In the American South under segregation, the costs of repression and occupation burdened the entire South. Its economy was backward; its education system crippled; its attractiveness blunted. You can't keep a person in the gutter unless you lay there with him.
What saved the South was a non-violent movement, led by a figure from the church, Dr. Martin Luther King Jr. It broke the cycle of violence and hate. It allowed the two sides locked in the gutter of segregation to find a way out--without killing one another.
Similarly, in South Africa under apartheid, repression generated violent reaction that generated more repression. It was a figure of the church, Bishop Desmond Tutu who, waging non-violent protest, transformed the way the world--and ultimately the South Africans--viewed the situation. Again, a non-violent movement pointed the way out. And Nelson Mandela, upon his release from prison, understood and took leadership in that movement of forgiveness and reconciliation. An unimaginable transformation took place without violence.
Now in the Middle East, leaders of the church must be heard, calling for a new movement of non-violence, showing a way out for both Israelis and Palestinians.
Non-violence calls upon the best, not the worst of the opponent. It appeals to the other's humanity, not the others's animal fears. It demands sacrifice, but in the cause of life, not of death. Non-violence engages world support rather than revulsion.
Too often, the advocates of violence dismiss non-violence as soft, as passive, as an acceptance of the unacceptable. This is wrong. Non-violence involves active resistance, hard discipline, and an urgent sense of ''now,'' as Dr. King put it, of an unwillingness to accept the unacceptable any longer. Violence locks people into hatred and revenge.
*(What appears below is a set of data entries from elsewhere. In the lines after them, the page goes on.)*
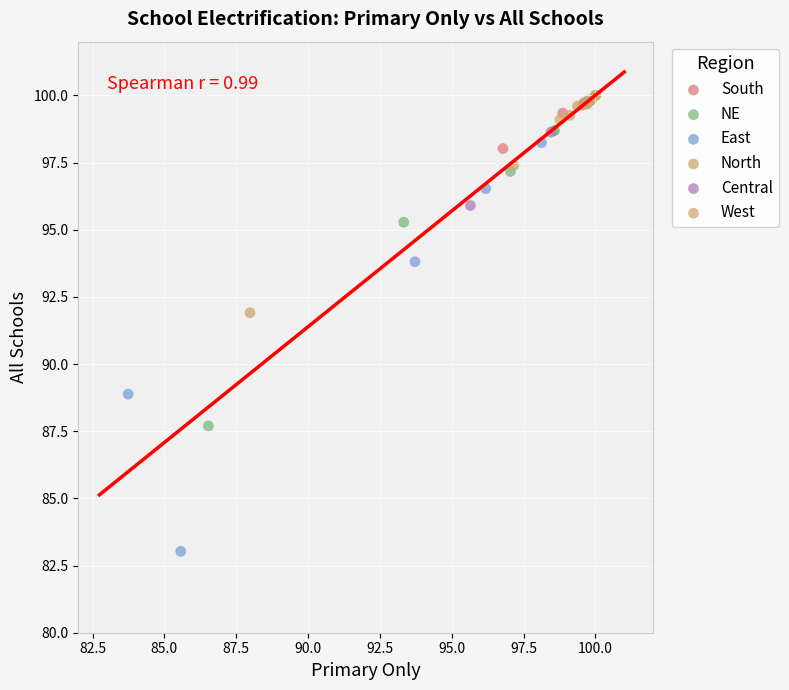

What are all the series names shown in the legend?

South, NE, East, North, Central, West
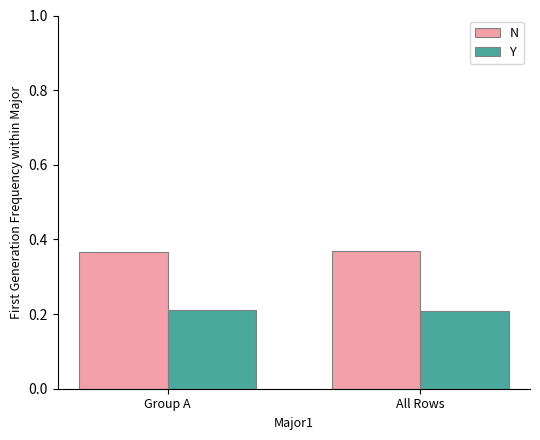

What are all the series names shown in the legend?

N, Y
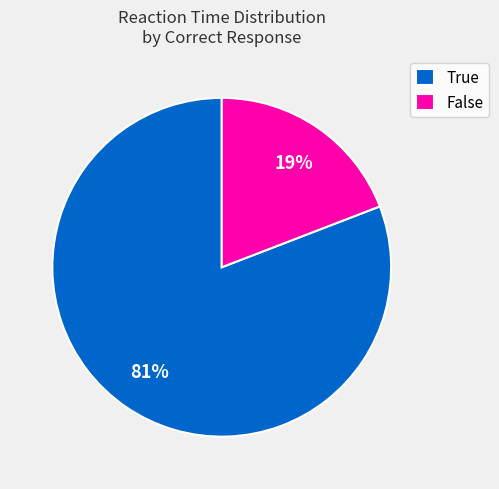

Count the number of slices in the pie.

2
Non-violence unlocks them and forces them to see the humanity in those they hate.
The advocates of violence often dismiss non-violence as ineffective. In fact, non-violence is the most effective way out of the current situation of spiraling horrors. It is far from clear whether the Palestinians could agree to build a non-violent resistance, and have the ability to sustain it. But there is no question in my mind that non-violent resistance to Israeli occupation would build a massive majority in Israel for peace, for negotiating a Palestinian state and for removing the settlements that are a major impediment to that negotiation.
Non-violence forces the occupier to see the humanity in the occupied, but that is not all. It forces the occupied to recognize the humanity and appeal to the morality of the occupier. It redeems both sides even as it challenges the inhumanity of the current situation. For Israelis, Palestinian recognition of their humanity is vital if there is ever to be sufficient security in Israel to embrace independence for the Palestinians.
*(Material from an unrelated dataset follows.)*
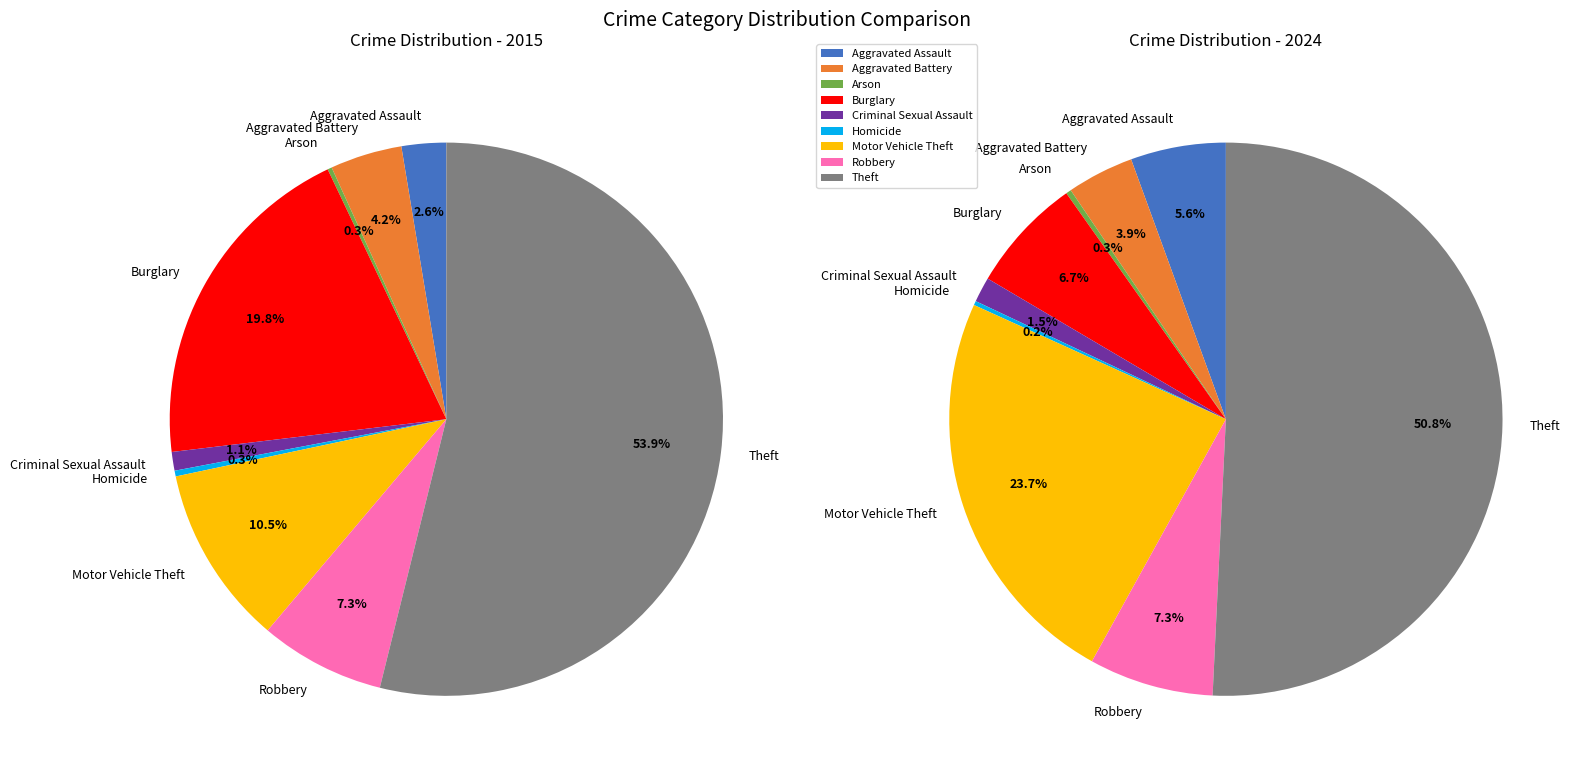

True or false: Motor Vehicle Theft accounts for 1% of the total.

False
After the recent eruption of violence, the Middle East has returned to another cycle of attack and reprisal, of terror and counter-terror. Israeli Prime Minister Ariel Sharon gains popularity, even as he adds new preconditions to negotiation. Palestinian leader Yasser Arafat gains popularity, even as the suicide bombs continue. Another round of destruction and death is unavoidable on the current course.
Now it is time for moral voices to be heard, for the voice of moral leaders to demand a non-violent movement of resistance and protest: protest against the violence, resistance against the oppression. If they were successful in building a non-violent movement of protest, they would win support from across the world, and from the vast majority of Israelis and Palestinians who in the end need the same end: security, independence, economic development and peace.
The Rev. Jesse L. Jackson is president of the Rainbow/PUSH Coalition.
Non-violence can move mountains in Mideast
Barf.
That's your cue to shut the hell up.